Provided text »
Spoiler alert-o-meter: Multiple spoiler alerts ahead
Watching onscreen violence can be a release, a harmless thrill; we watch murder most vile so we won’t actually perform the acts ourselves. Today, PG-13 movies show blood-soaked bullet holes and hungry vampires/zombies in action. And America loves it.
Quentin Tarantino’s Inglourious Basterds, which includes scenes of intense violence, was on many critics’ 2009 top ten lists. Reviews skewed mostly to the B, B+, A- range. It was nominated for best picture back in February, but lost out to the Hurt Locker. While it’s not the best movie of last year, it was one of the most entertaining ones. And was not just critics who thought so: the movie became Tarantino’s biggest box office hit.
Most of Tarantino’s movies exploit violence, and especially violent revenge, for entertainment. But years before Tarantino watched his first exploitation flick, director Sam Peckinpah released a string of visceral action movies, starting with The Wild Bunch in 1968, which helped usher in a new generation of movies that didn’t have to shy away from realistic gunplay. In The Wild Bunch, and later with The Getaway and Straw Dogs, Peckinpah staged action scenes as an extended slo-mo catharsis of revenge-fueled violence.

Recorded information »
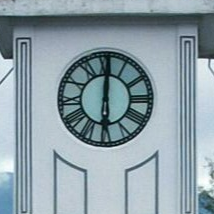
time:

Brief A » How would you render this sentence from the article on movie violence in Spanish: "Most of Tarantino’s movies exploit violence, and especially violent revenge, for entertainment."?
Brief B » Could you carry on the article on movie violence, picking up after its final sentence?

Task response A » La mayoría de las películas de Tarantino explotan la violencia, y en especial la venganza violenta, como entretenimiento.

Task response B »
His movies don’t just build to a violent ending; they start violently and continue relentlessly until the bloody finale. Peckinpah’s anti-heroes live by an ethical code of conduct that ultimately places them in deadly confrontations whose outcomes are certain death. But the protagonists continue in the face of incredible odds because they know they are doing the right thing within the construct of their world view. For Peckinpah, codes are often forged from money, friendship, and revenge, forking into sub-code tributaries like honor, pride, and shared history.
His scenes of violence cultivate a universal feeling of us-against-them. The aging gang at the heart of The Wild Bunch is screwed by a Mexican general when he kills a member of the Bunch after promising to let him go. In turn, they kill the general in his compound and go down in a blaze of guts and glory. The Bunch knew their way of operating was displaced in the new west and would probably get them killed. Why not go on their terms?
Peckinpah was always attracted to outsiders and what happens when they’re double-crossed. As David Thompson says in The New Biographical Dictionary of Film, “Throughout Peckinpah’s work, there is the theme of violently talented men hired for a job that is loaded with compromise, corruption, and double-cross. They strive to perform with honor, before recognizing the inevitable logic of self-destruction.”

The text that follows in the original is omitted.